The U.K. power market is showing signs of strain. For the fourth time this winter National Grid Plc warned that the buffer needed to ensure security of supply and keep the lights on was too small.
While the U.K. has made swift progress on switching from fossil fuels to renewables, this is the downside to cleaning up its energy system. And, like Wednesday, when the wind doesn’t blow, cold weather boosts demand and several nuclear plants are offline the grid operator is left scrambling to avoid blackouts.
Each time a so-called electricity market notice is published, the issue has been resolved within hours by power plants ramping up supply or by a planned reduction in demand from industry. Until this winter, there hadn’t been a market warning for four years.
The reality is that the network operator needs to get better at balancing the system when turbines aren’t spinning as policymakers plan to quadruple the nation’s offshore wind capacity within 9 years.

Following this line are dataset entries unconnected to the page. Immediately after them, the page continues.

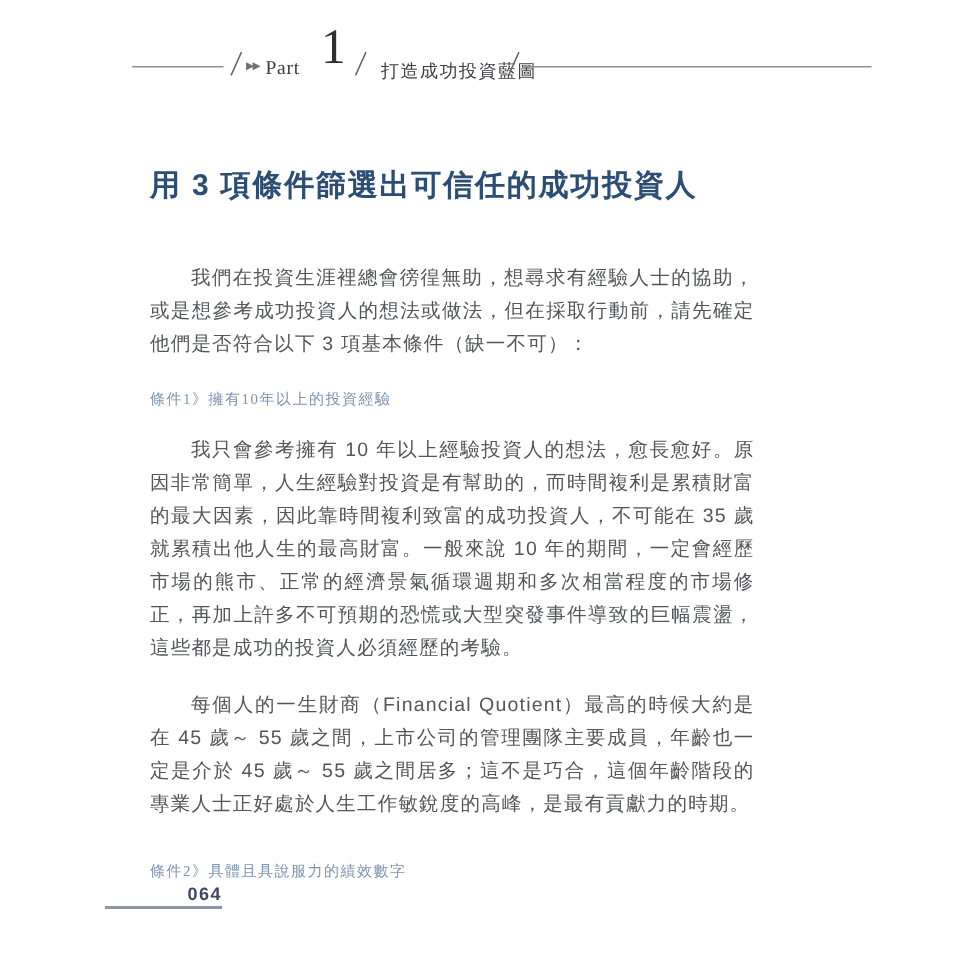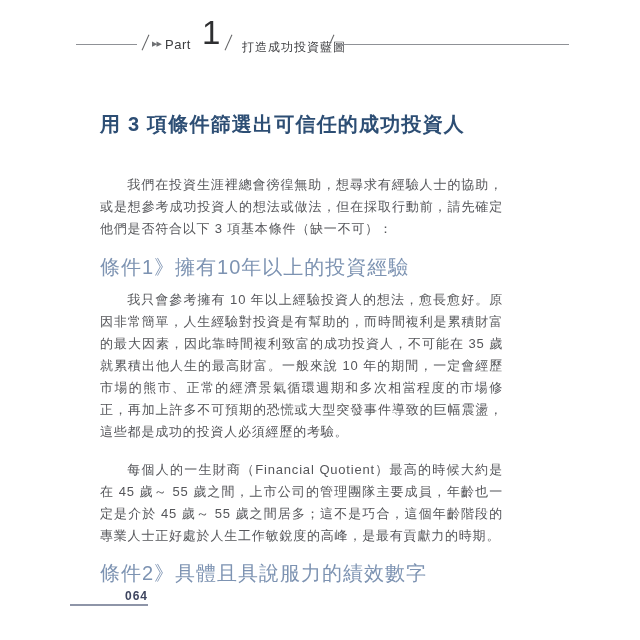--- a/index.html
+++ b/index.html
@@ -22,7 +22,7 @@
   .page{position:absolute;inset:0;background:#fff;}
 
   
-  .hdr{position:absolute;top:0;left:4px;right:0;height:70px;}
+  .hdr{position:absolute;top:0;left:16px;right:0;height:70px;font-family:Liberation Serif, serif;}
   .hdr-rule{position:absolute;height:1px;background:var(--rule);top:44px;}
   .hdr-rule.left{left:72px;width:61px;}
   .hdr-rule.right{left:333px;width:232px;}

“As the U.K. continues to rely on intermittent renewables, you need to have more and more backup capacities in place,” said Weijie Mak, project leader Aurora Energy Research Ltd. “You get into this issue where it’s harder and harder to manage the system.”
Surge at Sea
For National Grid, the difficulty is setting up the system so that the costs and benefits align, Mak said. It doesn’t make economic sense to pay for long-term backup capacity just to cover instances of unusually low wind.
The tools National Grid have seem to be working, meaning things are unlikely to change until there’s a blackout, according to Rory McCarthy, research manager for European power at Wood Mackenzie Ltd.
“We live in a system where the regulator pushes everyone on the system to reduce costs and push things to the margin,” he said.
The U.K. has a capacity market where power plant operators are paid a subsidy for being available. The capacity market functioned as it was designed to, McCarthy said. When the margin drops, there is a notice and the market responds. There is a question of how tight that margin should be and where the limits should be set, he said.
“The shortfall doesn’t relate to being able to meet demand for electricity, and doesn’t mean supply is at risk,” a National Grid spokesman said by email.
Auction prices spiked to a record 1,000 pounds ($1,365) for Wednesday evening, the same period in which National Grid identified a 584-megawatt shortfall in the cushion of spare capacity it needs to keep the lights on. When power plants fire up at short notice in the balancing market they are paid much more than the market rate. A cost the consumer ultimately pays.
Balancing costs rose to the highest for two years in November, according to a National Grid report. Costs were “significantly higher” than expected due to more actions needed than usual to balance the system.